- **AUSZUG**
════════════════════

Die Wandmalereien der Gamburg

Ausschnitt Nordwand, Adrianopel
Ausschnitt Nordwand, Adrianopel

Ein erstaunlicher Fund

  Vor 28 Jahren machte Baron Hans-Georg von Mallinckrodt, der heutige Eigentümer der Gamburg, einen erstaunlichen Fund. In der eigentlichen Absicht die Räumlichkeiten des historischen Palas für Wohnzwecke nutzbar zu machen, stieß er dort bei Renovierungsarbeiten auf bemerkenswerte Farbreste, unter der inneren Putzschicht der alten Wände. Was er hier auf einer tiefer gelegenen Kalkschicht an erkennbar alten Linien vorfand, ließ ihn ahnen, dass alles was unter der aufgebrochenen Wand verborgen schien, Teil eines größeren Ganzen war. So machte er sich an die mühevolle Arbeit, Zentimeter um Zentimer, einen Teil der Fläche an der Nordwand des Palas, von ihrer äußeren Schicht zu befreien und was dabei hervor kam ist nicht weniger als eine kleine archäologische Sensation.

════════════════════

- **AUFGABE**
Gib aus dem Text über die Wandmalereien der Gamburg die Stelle wörtlich wieder, beginnend bei „Vor 28 Jahren“ und endend bei „kleine archäologische Sensation.“. Die Einträge spielen hierfür keine Rolle.

Gesammelte Dateneinträge
════════════════════

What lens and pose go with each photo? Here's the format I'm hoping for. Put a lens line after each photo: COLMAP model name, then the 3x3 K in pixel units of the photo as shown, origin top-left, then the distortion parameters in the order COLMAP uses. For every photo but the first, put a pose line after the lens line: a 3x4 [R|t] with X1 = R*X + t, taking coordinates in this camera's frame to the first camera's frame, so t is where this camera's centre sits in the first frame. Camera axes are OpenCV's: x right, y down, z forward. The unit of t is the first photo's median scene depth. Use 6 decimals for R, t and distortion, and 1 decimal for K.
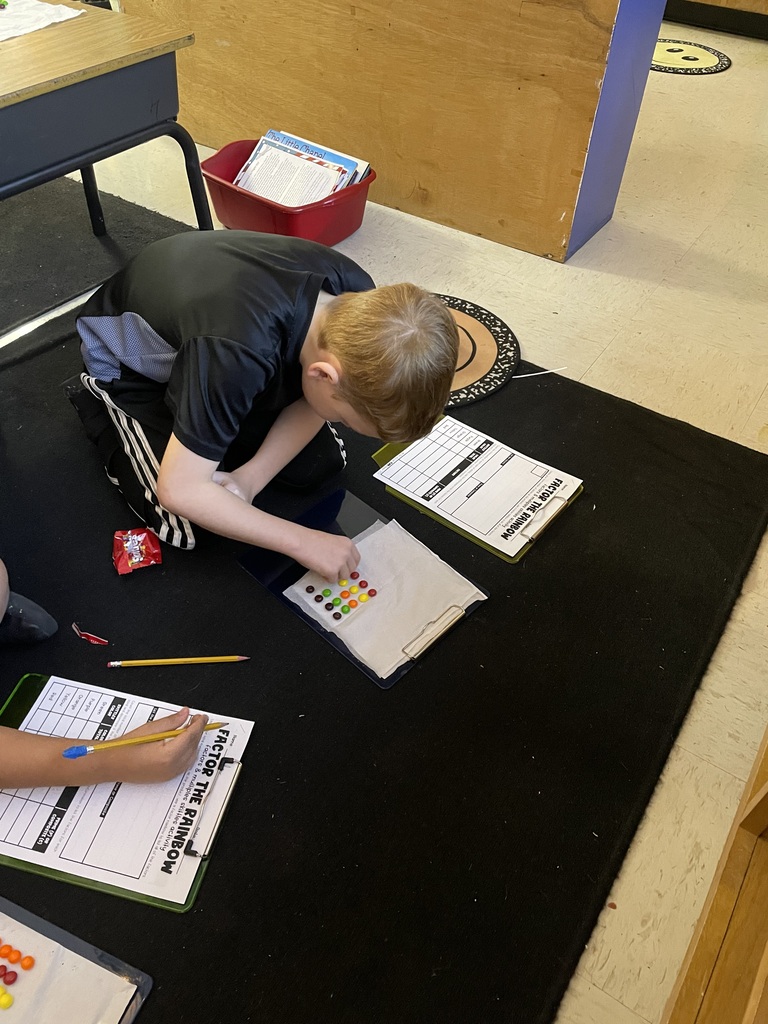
lens RADIAL K [[790.2, 0, 382.0], [0, 790.2, 493.7], [0, 0, 1]] dist [0.120342, -0.145201]
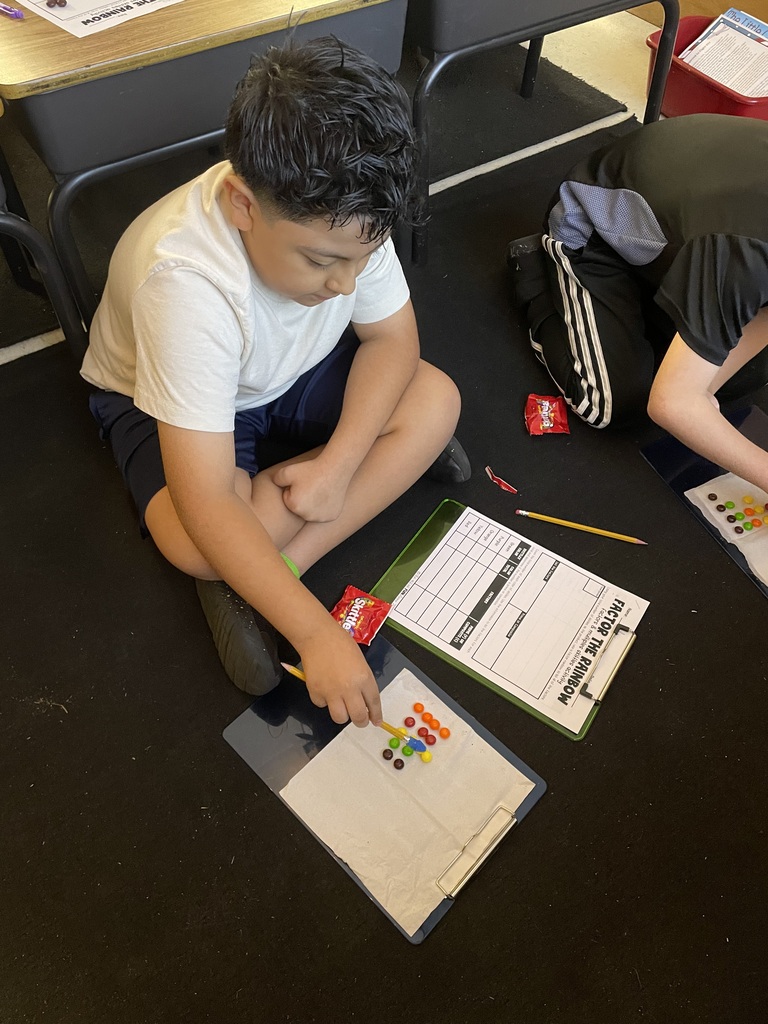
lens RADIAL K [[790.2, 0, 382.0], [0, 790.2, 493.7], [0, 0, 1]] dist [0.120342, -0.145201]
pose [[0.933314, 0.272575, -0.233724, -0.249696], [-0.241120, 0.958114, 0.154529, 0.062424], [0.266055, -0.087869, 0.959945, -0.082797]]
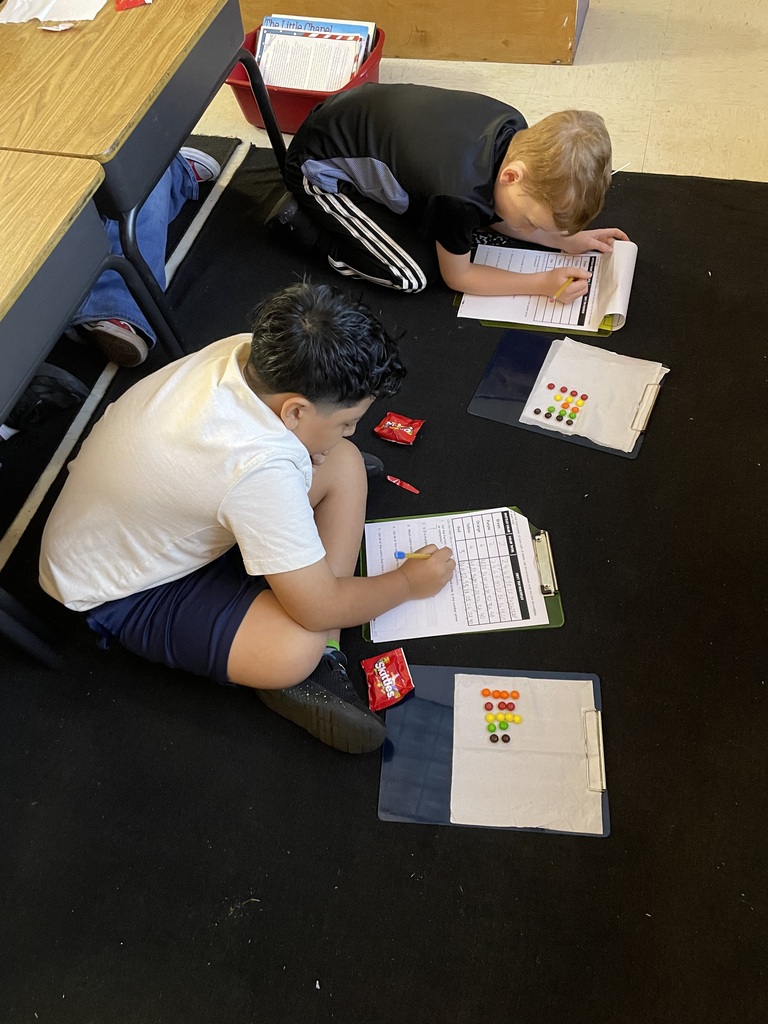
lens RADIAL K [[790.2, 0, 382.0], [0, 790.2, 493.7], [0, 0, 1]] dist [0.120342, -0.145201]
pose [[0.940390, -0.335049, 0.058385, -0.454579], [0.315807, 0.923975, 0.215723, -0.112888], [-0.126224, -0.184426, 0.974708, -0.240153]]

════════════════════

- **ANTWORT SIEHE UNTEN**
Vor 28 Jahren machte Baron Hans-Georg von Mallinckrodt, der heutige Eigentümer der Gamburg, einen erstaunlichen Fund. In der eigentlichen Absicht die Räumlichkeiten des historischen Palas für Wohnzwecke nutzbar zu machen, stieß er dort bei Renovierungsarbeiten auf bemerkenswerte Farbreste, unter der inneren Putzschicht der alten Wände. Was er hier auf einer tiefer gelegenen Kalkschicht an erkennbar alten Linien vorfand, ließ ihn ahnen, dass alles was unter der aufgebrochenen Wand verborgen schien, Teil eines größeren Ganzen war. So machte er sich an die mühevolle Arbeit, Zentimeter um Zentimer, einen Teil der Fläche an der Nordwand des Palas, von ihrer äußeren Schicht zu befreien und was dabei hervor kam ist nicht weniger als eine kleine archäologische Sensation.